**TEXTAUSZUG**

---*---

Denn nachdem wir ihnen unser Vorhaben erklärt haben, müssen wir unsere persönlichen Daten in ein Buch eintragen und einen Fragebogen beantworten, der sogar unsere Zahnlücken vermerkt.

Einer der Männer fragt: „Habt ihr ein Gewehr? Vor euch liegt Grizzly-Land.“ Wir verneinen: „Sollen wir uns zusätzlich zum halben Zentner, den jeder von uns trägt, noch mit einem Gewehr abschleppen?“ - „Für wieviele Tage reicht euer Proviant? Auf den 300 Meilen zum Mackenzie River werdet ihr keiner Menschenseele begegnen.“ - „Unsere Vorräte langen notfalls für 16 Tage, und wenn alle Stricke reißen, wird geangelt.“ Der andere Mann warnt uns vor dem Durchqueren der Flüsse. Jetzt, Ende Juni, sei die Zeit der Schneeschmelze, alle Bäche seien zu reißenden Wildwassern angeschwollen. Wir verweisen auf unser Seil und die Axt. Schließlich lassen sie uns ziehen. Sollten wir Norman Wells nicht innerhalb von 20 Tagen erreichen, werde man nach uns suchen. Als wir uns noch einmal winkend umdrehen, hören wir: „Ihr müßt einen kühlen Kopf bewahren! Alles Gute!“

Noch in Sichtweite der Fahne, aber schon hunderte Meilen von jeder menschlichen Ansiedlung entfernt, durchwaten wir barfüßig unseren ersten Wasserlauf. Vor uns liegt die Wildnis der Mackenzie Mountains. Wenn alles gut geht, werden wir in zwei Wochen am Mackenzie River wieder auftauchen. Und wenn nicht alles gut geht? Sinnlose Frage. Noch fällt es schwer, unsere Lage richtig zu begreifen. Es ging alles so schnell: Am Sonnabend der Flug von Frankfurt nach Vancouver, am Sonntag Ankunft in Whitehorse, gestern die Schaukelei zum Mac Paß. Und jetzt stehen wir mitten in der Wildnis. Heute morgen stießen wir, nicht weit von unserem Schlafplatz, auf unsere erste frische Bärenfährte: Abdrücke wie von riesigen, plattbeinigen Männerfüßen mit langen Krallen. Die richtige Einstimmung für Eberhard und mich!

---*---

**DATENAUSZUG**
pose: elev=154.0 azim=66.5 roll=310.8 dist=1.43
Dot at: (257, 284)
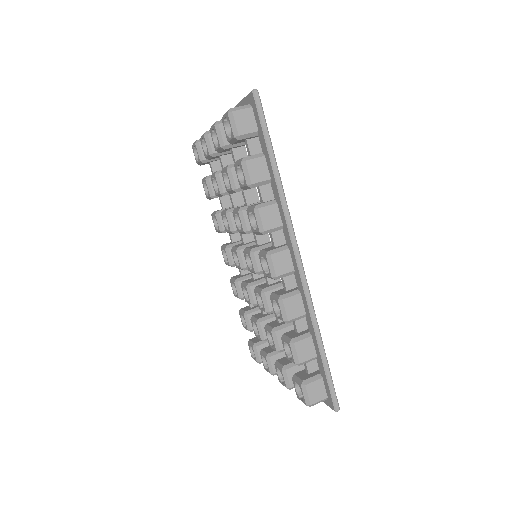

---*---

**ZU BEARBEITEN**
1. Stimmen diese Aussagen mit dem Textauszug überein? (a) Der Proviant reicht notfalls für 16 Tage. (b) Die beiden Wanderer haben ein Gewehr dabei. (c) Der Flug ging von Frankfurt nach Whitehorse. Beantworte jede mit Ja oder Nein und zitiere dazu die entscheidenden Worte des Textauszugs wörtlich.
2. Schreib aus dem Textauszug alles ab, von „Denn nachdem wir“ bis hinunter zu „unsere Zahnlücken vermerkt.“.
Die Zeilen sind eigenständiges Material und gehören nicht zum Textauszug.

**LÖSUNGEN**
1.
(a) Ja: „Unsere Vorräte langen notfalls für 16 Tage“
(b) Nein: „Wir verneinen“
(c) Nein: „der Flug von Frankfurt nach Vancouver“

2.
Denn nachdem wir ihnen unser Vorhaben erklärt haben, müssen wir unsere persönlichen Daten in ein Buch eintragen und einen Fragebogen beantworten, der sogar unsere Zahnlücken vermerkt.